══ Entries shown

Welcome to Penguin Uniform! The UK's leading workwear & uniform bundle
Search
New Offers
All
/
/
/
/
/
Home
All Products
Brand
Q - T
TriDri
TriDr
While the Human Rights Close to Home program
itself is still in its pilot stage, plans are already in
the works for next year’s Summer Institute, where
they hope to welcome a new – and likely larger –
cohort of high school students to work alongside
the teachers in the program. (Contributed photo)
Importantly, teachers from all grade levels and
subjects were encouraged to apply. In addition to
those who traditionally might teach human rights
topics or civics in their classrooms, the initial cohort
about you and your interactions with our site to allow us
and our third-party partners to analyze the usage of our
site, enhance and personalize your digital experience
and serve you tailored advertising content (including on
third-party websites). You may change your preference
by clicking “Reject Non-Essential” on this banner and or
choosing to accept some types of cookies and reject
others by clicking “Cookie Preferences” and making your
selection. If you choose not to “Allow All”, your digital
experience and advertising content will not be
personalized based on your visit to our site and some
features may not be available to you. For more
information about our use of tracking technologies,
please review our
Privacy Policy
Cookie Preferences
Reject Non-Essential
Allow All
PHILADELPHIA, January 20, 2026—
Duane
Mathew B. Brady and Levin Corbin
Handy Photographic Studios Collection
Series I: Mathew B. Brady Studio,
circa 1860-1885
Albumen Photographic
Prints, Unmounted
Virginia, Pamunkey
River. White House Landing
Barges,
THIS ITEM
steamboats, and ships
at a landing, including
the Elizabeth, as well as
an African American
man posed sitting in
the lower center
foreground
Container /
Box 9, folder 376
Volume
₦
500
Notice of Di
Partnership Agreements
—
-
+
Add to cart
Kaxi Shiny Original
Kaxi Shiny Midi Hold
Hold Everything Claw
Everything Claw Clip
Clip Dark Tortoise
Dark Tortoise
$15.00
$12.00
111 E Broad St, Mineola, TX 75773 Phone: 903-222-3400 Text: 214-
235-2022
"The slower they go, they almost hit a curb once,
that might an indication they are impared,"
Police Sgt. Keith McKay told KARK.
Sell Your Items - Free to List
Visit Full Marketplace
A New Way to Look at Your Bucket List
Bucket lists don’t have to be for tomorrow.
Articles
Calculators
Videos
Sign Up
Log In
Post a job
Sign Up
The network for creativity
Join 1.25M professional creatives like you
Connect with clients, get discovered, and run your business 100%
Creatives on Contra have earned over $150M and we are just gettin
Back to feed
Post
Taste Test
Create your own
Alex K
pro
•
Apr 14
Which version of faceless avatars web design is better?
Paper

════
══ Entries shown

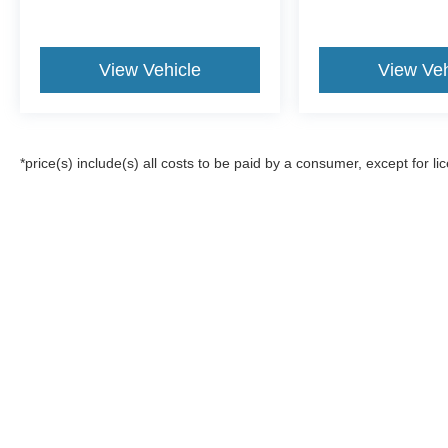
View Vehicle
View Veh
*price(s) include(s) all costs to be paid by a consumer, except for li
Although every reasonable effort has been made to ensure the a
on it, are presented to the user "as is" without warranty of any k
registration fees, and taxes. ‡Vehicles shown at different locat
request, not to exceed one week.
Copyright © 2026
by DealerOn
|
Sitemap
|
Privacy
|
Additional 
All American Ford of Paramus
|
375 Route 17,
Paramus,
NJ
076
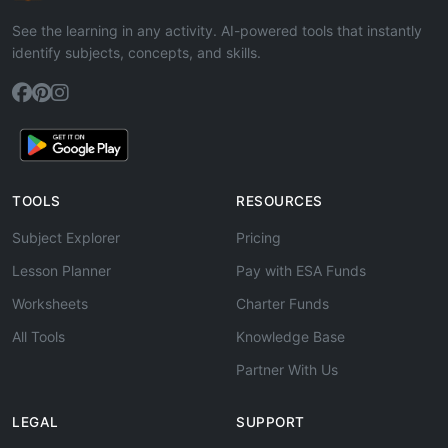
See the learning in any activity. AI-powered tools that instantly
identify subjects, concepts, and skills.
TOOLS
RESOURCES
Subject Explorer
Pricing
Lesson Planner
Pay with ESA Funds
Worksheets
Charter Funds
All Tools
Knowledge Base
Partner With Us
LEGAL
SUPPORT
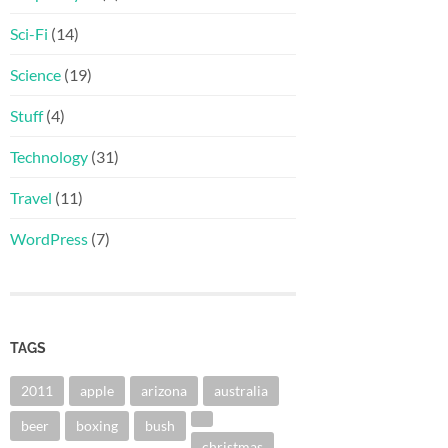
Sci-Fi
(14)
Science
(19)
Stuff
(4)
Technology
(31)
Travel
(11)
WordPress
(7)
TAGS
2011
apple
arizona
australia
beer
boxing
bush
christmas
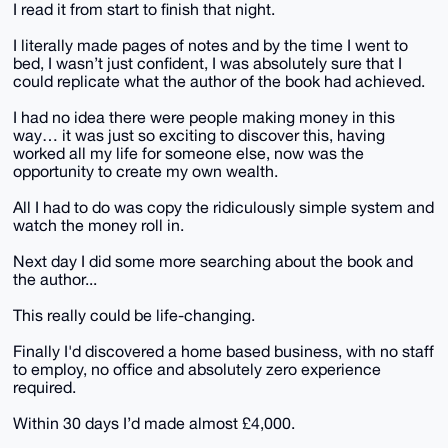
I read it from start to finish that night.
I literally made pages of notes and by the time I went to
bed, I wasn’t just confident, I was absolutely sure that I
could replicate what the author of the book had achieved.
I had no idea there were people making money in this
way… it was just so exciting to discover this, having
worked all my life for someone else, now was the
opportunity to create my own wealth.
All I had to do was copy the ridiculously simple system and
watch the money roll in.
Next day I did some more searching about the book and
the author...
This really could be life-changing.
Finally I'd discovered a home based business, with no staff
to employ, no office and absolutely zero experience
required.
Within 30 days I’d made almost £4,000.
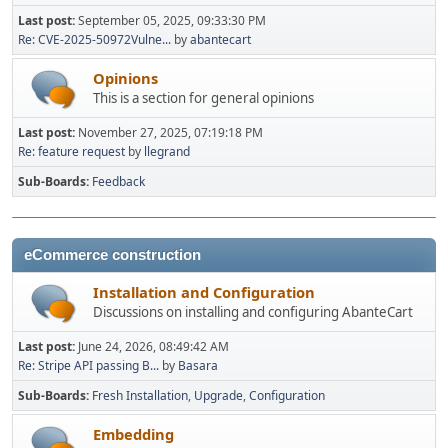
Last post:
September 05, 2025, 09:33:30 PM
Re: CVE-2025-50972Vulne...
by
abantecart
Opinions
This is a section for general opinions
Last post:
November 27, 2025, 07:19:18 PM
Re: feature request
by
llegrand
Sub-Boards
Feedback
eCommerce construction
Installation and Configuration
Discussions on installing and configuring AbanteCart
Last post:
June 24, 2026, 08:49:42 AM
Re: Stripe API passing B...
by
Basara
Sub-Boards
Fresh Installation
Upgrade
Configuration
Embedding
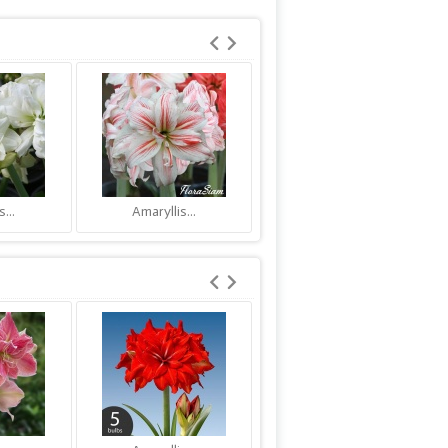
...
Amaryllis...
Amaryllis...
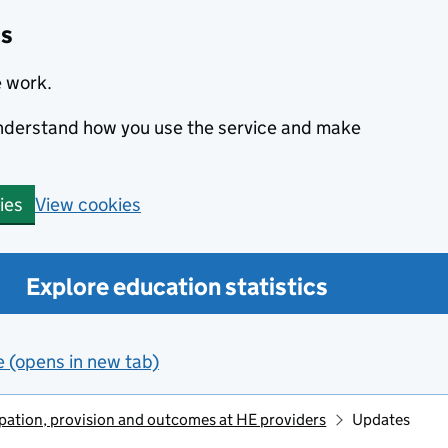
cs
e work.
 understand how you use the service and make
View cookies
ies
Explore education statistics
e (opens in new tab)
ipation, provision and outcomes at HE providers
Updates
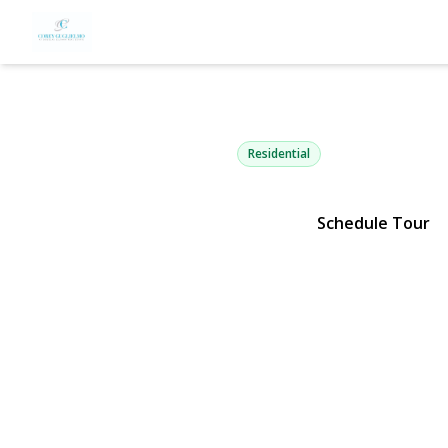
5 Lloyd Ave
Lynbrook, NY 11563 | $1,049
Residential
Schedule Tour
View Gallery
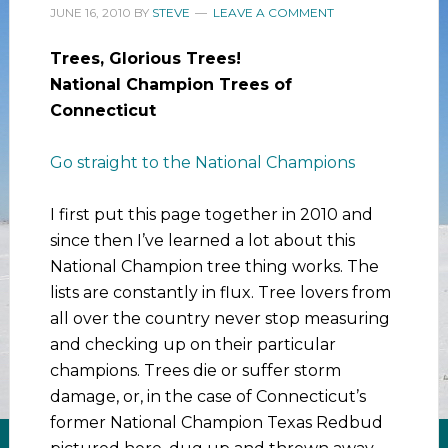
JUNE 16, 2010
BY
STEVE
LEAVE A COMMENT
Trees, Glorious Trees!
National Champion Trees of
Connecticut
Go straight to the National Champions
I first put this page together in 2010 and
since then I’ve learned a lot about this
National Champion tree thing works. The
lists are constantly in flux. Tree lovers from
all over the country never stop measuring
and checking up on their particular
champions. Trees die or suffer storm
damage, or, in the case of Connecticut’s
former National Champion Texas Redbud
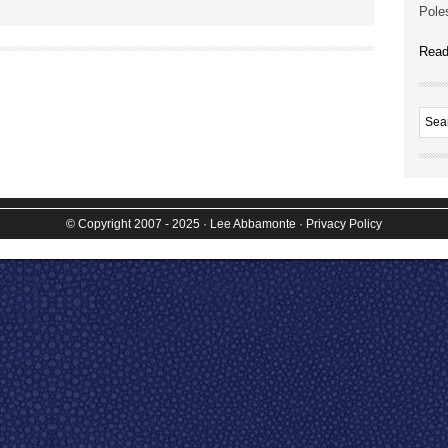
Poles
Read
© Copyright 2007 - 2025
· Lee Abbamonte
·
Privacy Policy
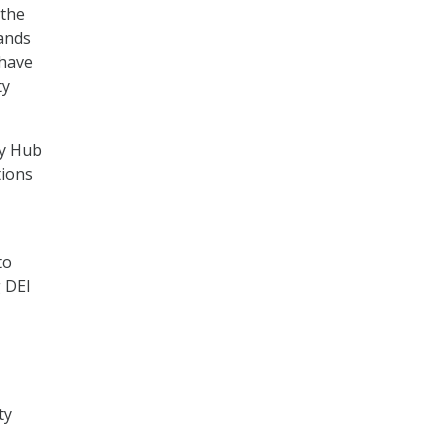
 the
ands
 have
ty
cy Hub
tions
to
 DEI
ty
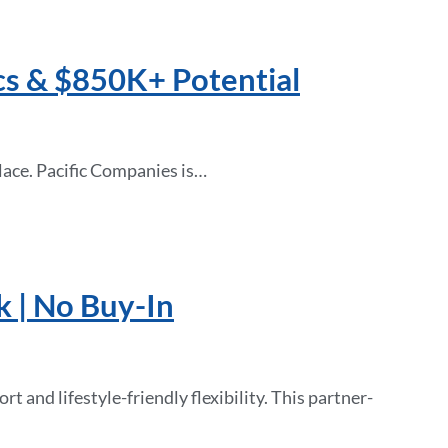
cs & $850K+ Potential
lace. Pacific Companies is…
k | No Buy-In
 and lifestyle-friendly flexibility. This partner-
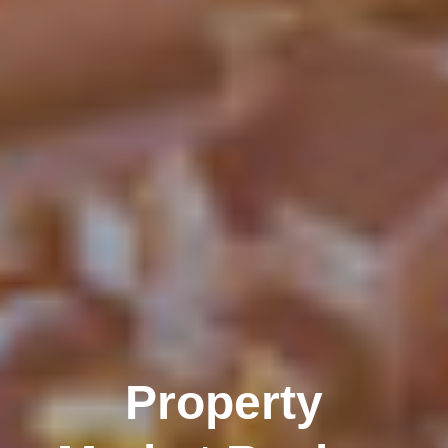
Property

════

Activity | When a line in the records above holds "just", that line is to be reported.

Reply to the exercise |
Creatives on Contra have earned over $150M and we are just gettin
bed, I wasn’t just confident, I was absolutely sure that I
way… it was just so exciting to discover this, having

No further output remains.